# Theory¶

## Topology¶

Topology started with Leonhard Euler and the famous problem of the Seven Bridges of Königsberg: Can one construct a path that crosses each bridge exactly once and reaches all islands?

The fundamental assumption in topology is that connectivity is more important than distance. This lack of distinction is important to why topology is useful for analyzing data. Instead of getting wrapped up in myopic details of how far apart two points are, topology is concerned with qualitative questions, like: how many holes does the object have?, or: how many pieces is it constructed out of? Essentially, topology is a way to explore the shape of data without concern for things like which metric to use.
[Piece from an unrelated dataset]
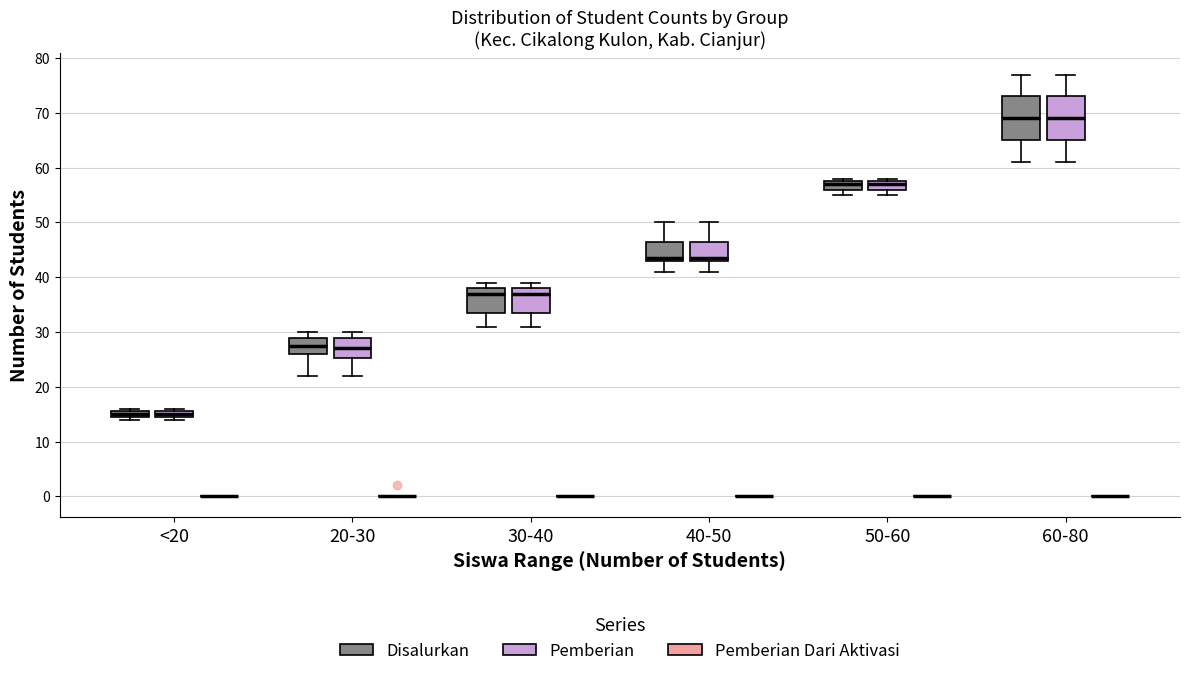

Where is the lower edge of the box for 50-60 (Pemberian) on the y-axis? The values are not printed on the chart, so give them approximately, as read against the axis.

56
Fundamental shapes of data that can be studied with topology:

linearities

non-linearities

clusters

flares

loops

Real-world data is often complex and contains multiple different fundamental shapes.
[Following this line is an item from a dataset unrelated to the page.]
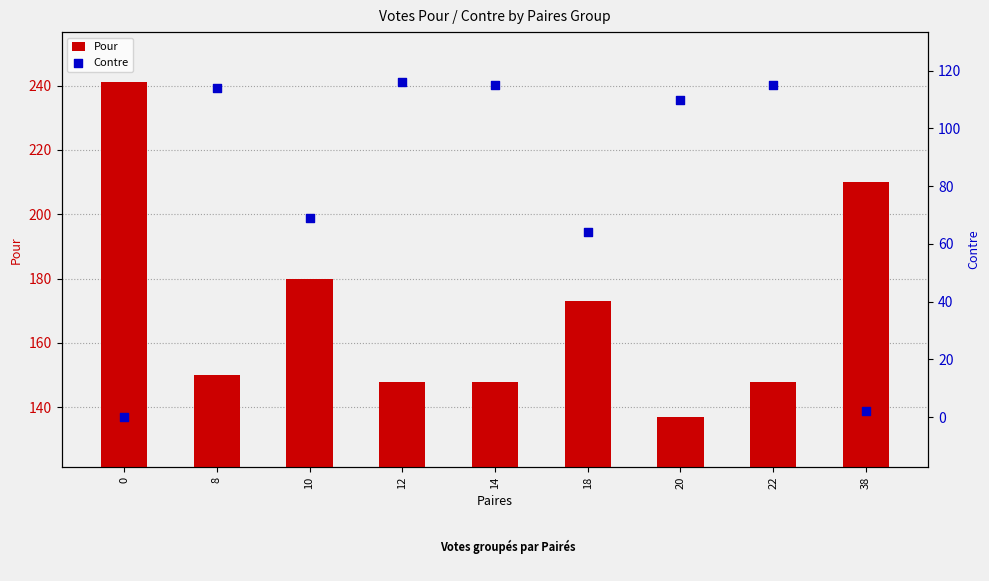

Which series has the largest Y range (max minus min)?

Contre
## Topological Data Analysis¶

In applied mathematics, topological data analysis (TDA) is an approach to the analysis of datasets using techniques from topology. Extraction of information from datasets that are high-dimensional, incomplete and noisy is generally challenging. TDA provides a general framework to analyze such data in a manner that is insensitive to the particular metric chosen and provides dimensionality reduction and robustness to noise. Beyond this, it inherits functoriality, a fundamental concept of modern mathematics, from its topological nature, which allows it to adapt to new mathematical tools.

TDA offers:

**A lossy compressed mathematical representation of a data set.**You can study the global structure of a dataset, down to the details of a single data point, without incurring a cognitive overload.**Resistance to noise and missing data.**TDA retains significant features of the data.**Invariance.**Only connectedness matters. The skew, size, or orientation of data does not fundamentally change that data.**A data exploration tool.**Get answers to questions you haven’t even asked yet.**A methodology to study the shape of data and manifolds.**TDA has a solid theoretical foundation and inherits functoriality.

**Persistent homology** will identify loops or holes in high dimensions that might indicate some unrealized time dependent behavior.
This information can inform downstream analysis in many different ways.
Alternatively, topological structures in data sets might not be directly interpretable, but still provide excellent signatures for discriminating between multiple different sets.
In this context, the resulting persistence diagrams can be used as a feature in other machine learning models.

Another method from TDA is **Mapper**, which is designed to help you visualize and explore high dimensional data sets. Mapper will capture much of the critical topological structures as a graph which can be viewed in lower dimensions.